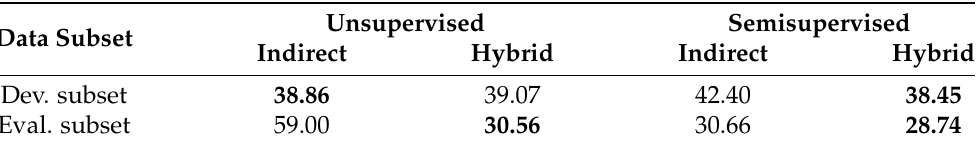
Table 4. AER (%) results for the Albayzín 2020 corpus for the assisted configuration. Results from indirect assignment and hybrid systems, including results for both development and test subsets. Experiment corresponds to an open-set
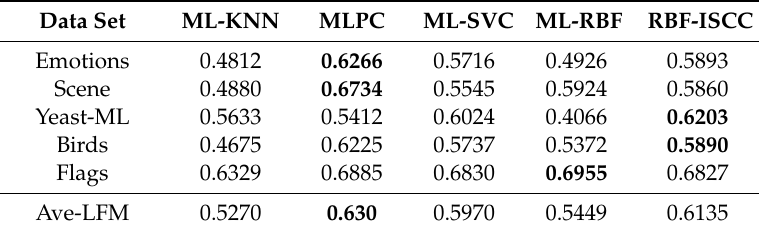
Table 9. Testing labeling F-measure (LFM) obtained for multi-label data sets.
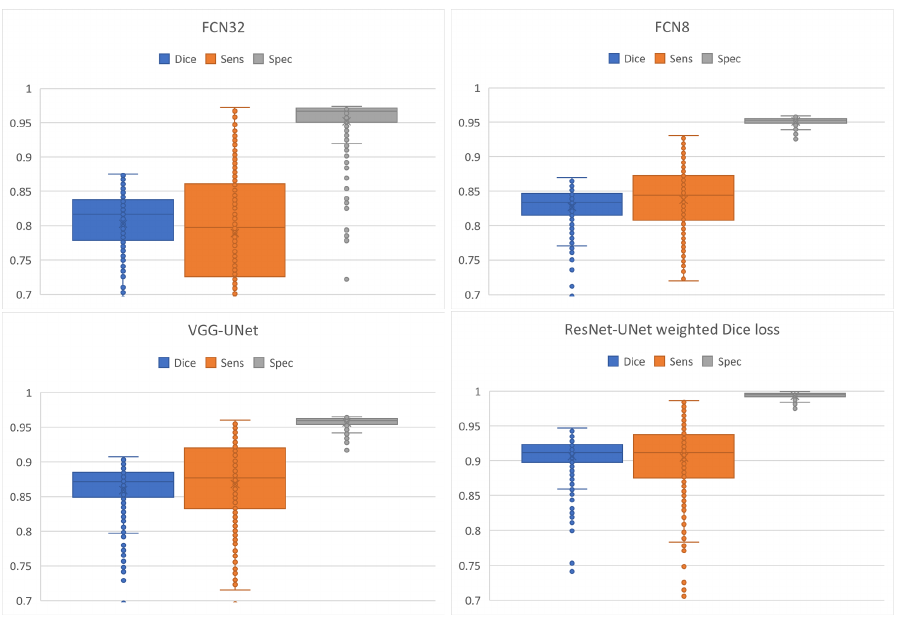
Figure 17. Boxplot comparison of FCN32, FCN8, VGG–UNet and ResNet–UNet. Figure 18 shows a segmentation result from these four networks.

### How to complete this task
Where does the word "Table" occur in the data? Copy every line that has it.

### Task solution
Table 4. AER (%) results for the Albayzín 2020 corpus for the assisted configuration. Results from indirect assignment and hybrid systems, including results for both development and test subsets. Experiment corresponds to an open-set
Table 9. Testing labeling F-measure (LFM) obtained for multi-label data sets.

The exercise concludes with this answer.